**WHAT YOU HAVE TO DO**
Format all of the material below as a numbered list, one item per line, omitting any blank lines.

━━━ ENTRIES

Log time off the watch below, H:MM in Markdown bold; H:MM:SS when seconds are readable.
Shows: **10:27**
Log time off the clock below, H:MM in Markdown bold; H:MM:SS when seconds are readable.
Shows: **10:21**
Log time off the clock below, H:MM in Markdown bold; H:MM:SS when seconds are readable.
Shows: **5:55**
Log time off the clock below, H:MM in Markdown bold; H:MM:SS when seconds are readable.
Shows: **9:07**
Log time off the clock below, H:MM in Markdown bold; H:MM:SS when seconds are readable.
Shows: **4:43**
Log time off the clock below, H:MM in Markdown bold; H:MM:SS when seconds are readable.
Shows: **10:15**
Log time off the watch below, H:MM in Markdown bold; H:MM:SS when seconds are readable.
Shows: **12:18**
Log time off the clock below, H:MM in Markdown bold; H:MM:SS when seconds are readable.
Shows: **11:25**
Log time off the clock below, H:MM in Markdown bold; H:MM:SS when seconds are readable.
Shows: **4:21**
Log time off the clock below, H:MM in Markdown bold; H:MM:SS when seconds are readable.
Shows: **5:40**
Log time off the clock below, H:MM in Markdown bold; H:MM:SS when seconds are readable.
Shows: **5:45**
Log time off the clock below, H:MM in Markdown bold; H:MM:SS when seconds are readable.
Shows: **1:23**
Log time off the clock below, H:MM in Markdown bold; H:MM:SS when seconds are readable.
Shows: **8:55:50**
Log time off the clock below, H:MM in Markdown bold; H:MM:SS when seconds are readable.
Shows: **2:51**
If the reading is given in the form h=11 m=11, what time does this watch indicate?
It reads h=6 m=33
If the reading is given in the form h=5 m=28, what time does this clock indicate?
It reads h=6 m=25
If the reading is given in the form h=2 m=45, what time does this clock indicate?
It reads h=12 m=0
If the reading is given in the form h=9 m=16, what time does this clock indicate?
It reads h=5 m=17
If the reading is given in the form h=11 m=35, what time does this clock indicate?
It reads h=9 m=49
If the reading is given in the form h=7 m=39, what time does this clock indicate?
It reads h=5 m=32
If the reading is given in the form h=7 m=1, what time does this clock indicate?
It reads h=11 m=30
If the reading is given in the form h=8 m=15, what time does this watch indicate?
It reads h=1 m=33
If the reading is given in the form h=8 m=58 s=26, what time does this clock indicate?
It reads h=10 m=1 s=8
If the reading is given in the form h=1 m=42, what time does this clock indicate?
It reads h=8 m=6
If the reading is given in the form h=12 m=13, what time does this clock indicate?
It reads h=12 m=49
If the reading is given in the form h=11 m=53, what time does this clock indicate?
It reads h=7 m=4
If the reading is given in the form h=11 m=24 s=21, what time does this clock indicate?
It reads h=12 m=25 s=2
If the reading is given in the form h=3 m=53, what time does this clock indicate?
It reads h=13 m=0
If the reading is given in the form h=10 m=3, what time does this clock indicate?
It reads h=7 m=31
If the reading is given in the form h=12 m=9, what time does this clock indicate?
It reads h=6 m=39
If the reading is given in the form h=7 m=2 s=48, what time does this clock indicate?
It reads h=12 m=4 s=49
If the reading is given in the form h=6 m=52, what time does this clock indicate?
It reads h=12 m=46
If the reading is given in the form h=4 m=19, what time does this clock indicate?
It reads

━━━━━━

**OUTPUT FOR THIS TASK**
1. Log time off the watch below, H:MM in Markdown bold; H:MM:SS when seconds are readable.
2. Shows: **10:27**
3. Log time off the clock below, H:MM in Markdown bold; H:MM:SS when seconds are readable.
4. Shows: **10:21**
5. Log time off the clock below, H:MM in Markdown bold; H:MM:SS when seconds are readable.
6. Shows: **5:55**
7. Log time off the clock below, H:MM in Markdown bold; H:MM:SS when seconds are readable.
8. Shows: **9:07**
9. Log time off the clock below, H:MM in Markdown bold; H:MM:SS when seconds are readable.
10. Shows: **4:43**
11. Log time off the clock below, H:MM in Markdown bold; H:MM:SS when seconds are readable.
12. Shows: **10:15**
13. Log time off the watch below, H:MM in Markdown bold; H:MM:SS when seconds are readable.
14. Shows: **12:18**
15. Log time off the clock below, H:MM in Markdown bold; H:MM:SS when seconds are readable.
16. Shows: **11:25**
17. Log time off the clock below, H:MM in Markdown bold; H:MM:SS when seconds are readable.
18. Shows: **4:21**
19. Log time off the clock below, H:MM in Markdown bold; H:MM:SS when seconds are readable.
20. Shows: **5:40**
21. Log time off the clock below, H:MM in Markdown bold; H:MM:SS when seconds are readable.
22. Shows: **5:45**
23. Log time off the clock below, H:MM in Markdown bold; H:MM:SS when seconds are readable.
24. Shows: **1:23**
25. Log time off the clock below, H:MM in Markdown bold; H:MM:SS when seconds are readable.
26. Shows: **8:55:50**
27. Log time off the clock below, H:MM in Markdown bold; H:MM:SS when seconds are readable.
28. Shows: **2:51**
29. If the reading is given in the form h=11 m=11, what time does this watch indicate?
30. It reads h=6 m=33
31. If the reading is given in the form h=5 m=28, what time does this clock indicate?
32. It reads h=6 m=25
33. If the reading is given in the form h=2 m=45, what time does this clock indicate?
34. It reads h=12 m=0
35. If the reading is given in the form h=9 m=16, what time does this clock indicate?
36. It reads h=5 m=17
37. If the reading is given in the form h=11 m=35, what time does this clock indicate?
38. It reads h=9 m=49
39. If the reading is given in the form h=7 m=39, what time does this clock indicate?
40. It reads h=5 m=32
41. If the reading is given in the form h=7 m=1, what time does this clock indicate?
42. It reads h=11 m=30
43. If the reading is given in the form h=8 m=15, what time does this watch indicate?
44. It reads h=1 m=33
45. If the reading is given in the form h=8 m=58 s=26, what time does this clock indicate?
46. It reads h=10 m=1 s=8
47. If the reading is given in the form h=1 m=42, what time does this clock indicate?
48. It reads h=8 m=6
49. If the reading is given in the form h=12 m=13, what time does this clock indicate?
50. It reads h=12 m=49
51. If the reading is given in the form h=11 m=53, what time does this clock indicate?
52. It reads h=7 m=4
53. If the reading is given in the form h=11 m=24 s=21, what time does this clock indicate?
54. It reads h=12 m=25 s=2
55. If the reading is given in the form h=3 m=53, what time does this clock indicate?
56. It reads h=13 m=0
57. If the reading is given in the form h=10 m=3, what time does this clock indicate?
58. It reads h=7 m=31
59. If the reading is given in the form h=12 m=9, what time does this clock indicate?
60. It reads h=6 m=39
61. If the reading is given in the form h=7 m=2 s=48, what time does this clock indicate?
62. It reads h=12 m=4 s=49
63. If the reading is given in the form h=6 m=52, what time does this clock indicate?
64. It reads h=12 m=46
65. If the reading is given in the form h=4 m=19, what time does this clock indicate?
66. It reads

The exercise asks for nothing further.